Grayman, who gave teletherapy the cold shoulder pre-pandemic, says, “Necessity has opened my eyes to a way of doing effective therapy from which I doubt I will depart. Teletherapy allows me to work with individuals across the state without consideration for transportation, traffic, or weather. Current teletherapy applications allow you to maintain the privacy of your home environment with virtual or blurred backgrounds while engaging from the comfort of your home. Those working outside of the home can sign up for sessions during lunch breaks, take advantage of walk and talk therapy outdoors—a personal favorite—or cozy car cabin therapy inside.”

“More people are willing to seek counseling, more clinicians are willing to provide teletherapy, and virtual sessions are more of the norm than in-person sessions,” says Rose. To her point, Nash’s “caseload intensified during the pandemic.” And she’s not unique. “Most therapists in the area are fully booked—with a waitlist,” she says. “It’s actually difficult to find colleagues with openings and availability.”

Cognitive and Behavioral Practice Journal describes teletherapy as “perhaps the field’s largest and most abrupt transformation in scope of practice. … It has launched into the clinical mainstream and has become a dominant mode of outpatient mental health care delivery.” In other words, teletherapy’s here and it’s not going away. And “with interstate provider licensure on the rise, the use of teletherapy will only continue to grow,” predicts Grayman.

While greater access and convenience are definitely advantages of teletherapy, it is not a cure-all. The technologically challenged and those without a computer or smartphone or internet access can’t connect so easily. And while research shows that teletherapy is just as effective as in-person therapy for many diagnoses, not every person or every mental health issue responds to remote treatment. And even for tech savvy people without access concerns, finding a private place in their own homes or someone to watch their kids while they step away for a therapeutic hour can be its own challenge.

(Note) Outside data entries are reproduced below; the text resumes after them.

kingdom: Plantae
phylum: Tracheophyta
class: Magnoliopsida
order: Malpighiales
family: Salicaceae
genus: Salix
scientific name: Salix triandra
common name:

The pandemic has made clear the importance of tending to one’s mental health. In Rose’s personal and professional experiences alike, she says, “I have come to learn that prioritizing one’s own mental health is more than just a luxury; it is a necessity. If we do not work to heal our unresolved wounds, practice taking care of ourselves and rewriting our narratives, if we do not mend our broken senses of self-worth and self-efficacy, we are most likely going to continue to exhibit the same maladjusted and self-sabotaging behaviors long into our lives. The pandemic has illuminated many of our preexisting mental and emotional wounds, but also added layers of grief, trauma, and isolation. Now, more than ever, seeking and accepting help for our mental health is of the utmost importance.”

Goucher is on board. In September the school hosted Fresh Check Day—“an uplifting mental health promotion and suicide prevention event … to create an approachable and hopeful atmosphere where students are encouraged to engage in dialogue about mental health.” Through the gift of an anonymous donor, the college launched the inaugural Goucher Advocates for Emotional Wellness Lecture this spring with Sonja Lyubomirsky, one of the world’s leading happiness researchers.

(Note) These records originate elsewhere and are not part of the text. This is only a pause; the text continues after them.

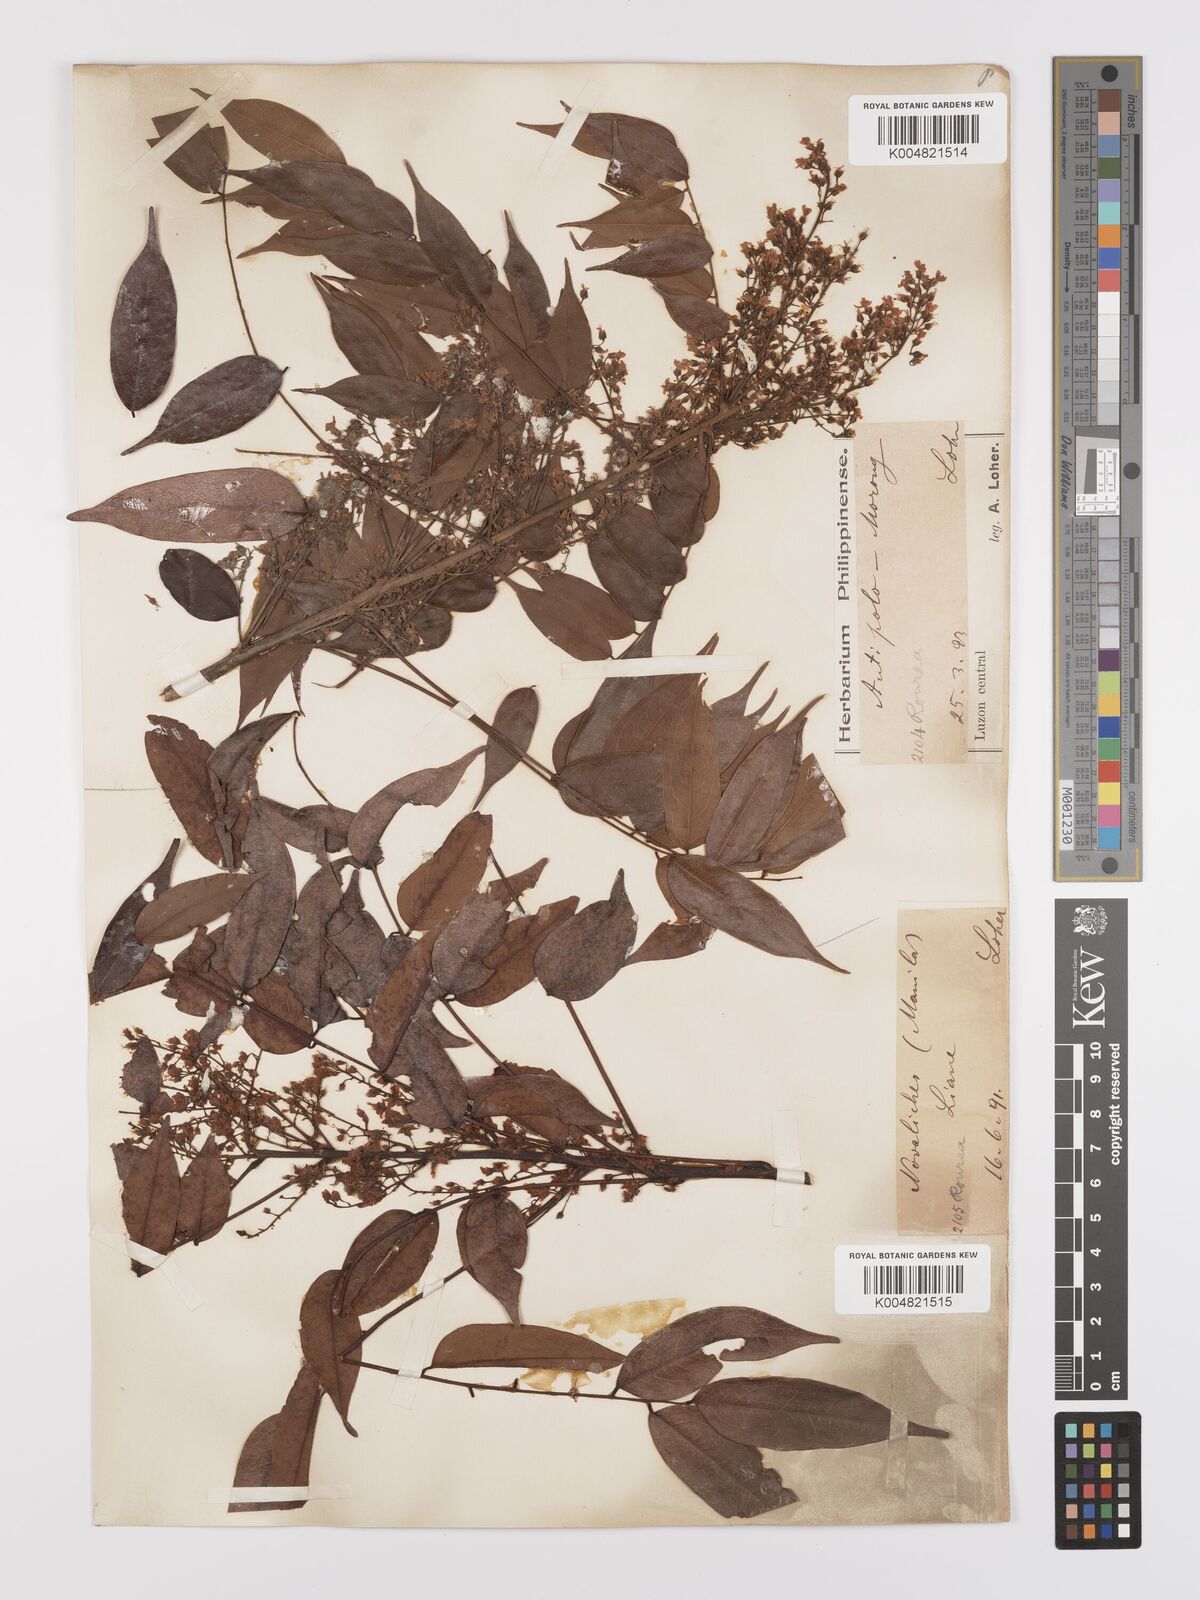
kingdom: Plantae
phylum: Tracheophyta
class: Magnoliopsida
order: Oxalidales
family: Connaraceae
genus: Rourea
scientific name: Rourea minor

There’s no question the pandemic brought many mental health challenges with it. The silver lining is that the importance of tending to one’s mental health is finally getting its due.

And while there have been advances in teletherapy in the past two years, perhaps the greatest advances weren’t in the technology as much as in the willingness of therapists, who were practically forced to adopt a method of doing their emotionally demanding jobs with no reasonable notice—a method they had no training in, little to no experience with, and, especially, no interest in using—and they not only stepped up quickly, they did what they help their clients do each and every day: They kept an open mind, adapted, noticed what was working, tweaked what wasn’t, and adjusted to what is. Ultimately, they’ve all embraced it for the ways it’s allowed them to continue doing the work they’ve been called to do.